I love that in the summer, the week is punctuated by the Farmer's Market downtown, even if there is nothing I need to buy.

I see that this summer, the doggies that were forbidden for a few years have quietly crept back in...(yay)...and have behaved well.
Last week I finally remembered to bring my knives for sharpening, and this week got to tell the expert sharpener what a difference it has made.
I run into folks I know, and meet new folks.
Today, the extra delight of walking in the fragrance of late-summer rain without an umbrella.
I have begun getting flowers for the shabbos table two days early because of the lovely woman who makes up the bouquet so individually and whimsically for each of us, consulting her young children those days before school started.
(Makes me wonder if perhaps her kids would not have learned more, and more enjoyably, by skipping school Wednesday afternoons to accompany their mother to the Farmer's Market these last weeks. Sorry; my libertarian streak is showing.)

I was lucky.
When the day was especially beautiful, and my mother had an unexpected day off, we would sometimes play hooky together, pack a picnic and "get lost": that is, get in the car and explore where we had not been before, often deciding at each crossroad which direction to take. I realize now that those adventures gave me a keen and contrarian sense of what was really important.

There were the years when I tried to follow the more conventional ideas of what is Important.

I am happy to report that I have recovered, and given that up.
(I see my mother's wicked grin hiding behind her apparently innocent face. From the Next World, she heaves a sigh of relief.)

Odd day...

Journal entry by Eve Ilsen — 10 minutes ago

I have been going since early morning, wakened by the operatic meow of a hungry cat.
The auto-body place arranged that I come in early this morning to finally replace the fog light that was crashed into some months ago. All is fixed.

*****
In this community, when someone dies and is waiting at the funeral home before burial, many of us sign up for different shifts to sit with the body.

I was signed up for this evening, and no matter what I did, I could not get the lock box with the entry key to open. Nor could I get the elevator to let me out at the correct floor.
Somewhere in the middle of this, I stopped at the house of a friend I thought might help me reach someone who knew the combination...I was told she was at the shiva.

Wait a minute...If she was at the shiva, the funeral has taken place. There is no body at the funeral home awaiting burial.

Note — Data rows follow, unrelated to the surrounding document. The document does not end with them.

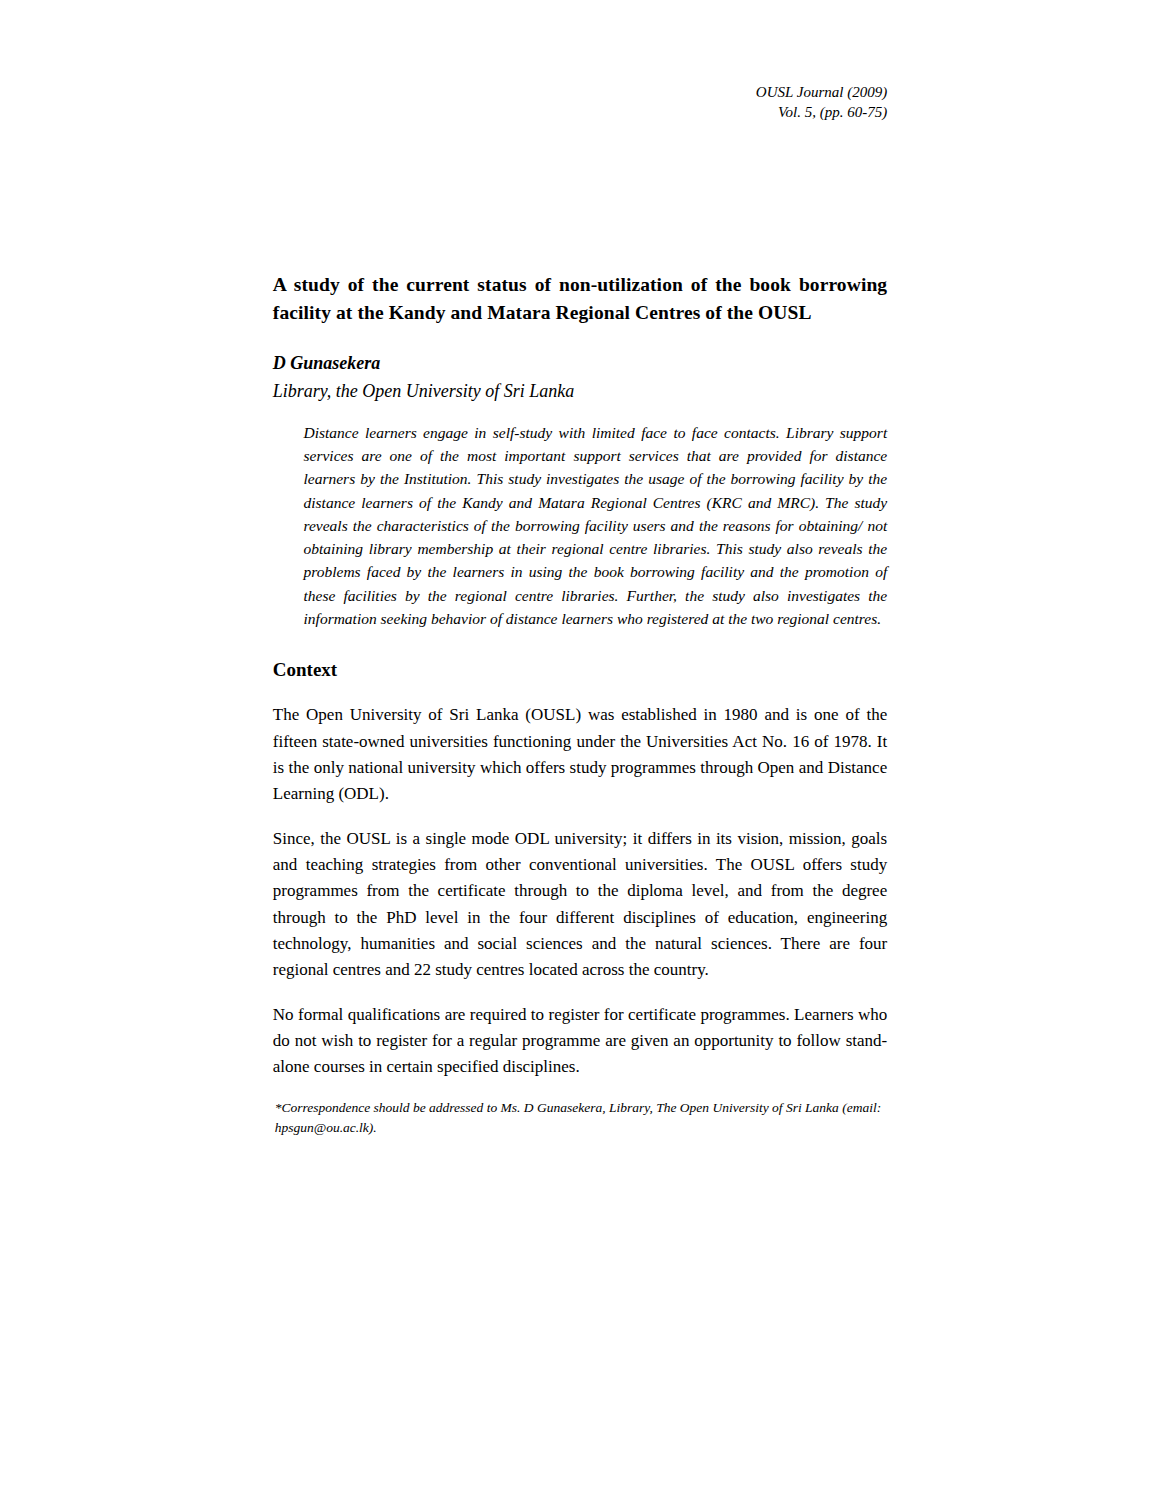OUSL Journal (2009)
Vol. 5, (pp. 60-75)
A study of the current status of non-utilization of the book borrowing facility at the Kandy and Matara Regional Centres of the OUSL
D Gunasekera
Library, the Open University of Sri Lanka
Distance learners engage in self-study with limited face to face contacts. Library support services are one of the most important support services that are provided for distance learners by the Institution. This study investigates the usage of the borrowing facility by the distance learners of the Kandy and Matara Regional Centres (KRC and MRC). The study reveals the characteristics of the borrowing facility users and the reasons for obtaining/ not obtaining library membership at their regional centre libraries. This study also reveals the problems faced by the learners in using the book borrowing facility and the promotion of these facilities by the regional centre libraries. Further, the study also investigates the information seeking behavior of distance learners who registered at the two regional centres.
Context
The Open University of Sri Lanka (OUSL) was established in 1980 and is one of the fifteen state-owned universities functioning under the Universities Act No. 16 of 1978. It is the only national university which offers study programmes through Open and Distance Learning (ODL).
Since, the OUSL is a single mode ODL university; it differs in its vision, mission, goals and teaching strategies from other conventional universities. The OUSL offers study programmes from the certificate through to the diploma level, and from the degree through to the PhD level in the four different disciplines of education, engineering technology, humanities and social sciences and the natural sciences. There are four regional centres and 22 study centres located across the country.
No formal qualifications are required to register for certificate programmes. Learners who do not wish to register for a regular programme are given an opportunity to follow stand-alone courses in certain specified disciplines.
*Correspondence should be addressed to Ms. D Gunasekera, Library, The Open University of Sri Lanka (email: hpsgun@ou.ac.lk).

I feel like I have fallen down Alice's rabbit-hole...
I hope I waken tomorrow back in my accustomed place.
Surely Mishka's reveille-meow will help.

Good night.

Catching up


I am amazed how the computer, which was supposed to make things so much more streamlined and easier, is exacting HUGE dues in terms of my time. And these days, it all comes with the added weight of The News, which is not often good, these days.


Still, I made it out to the park and the lake to walk, on this beautiful day. I did laundry, and will restore the guest room for the next guest.

The season naturally turns me inward to the work of the month of Elul, sliding towards the new year: all I have failed to do or have done badly; apologies I owe. The voice up inside my head says: "Don't forget: being too hard on yourself blinds you to the real stuff."

I am grateful for the beauty of today.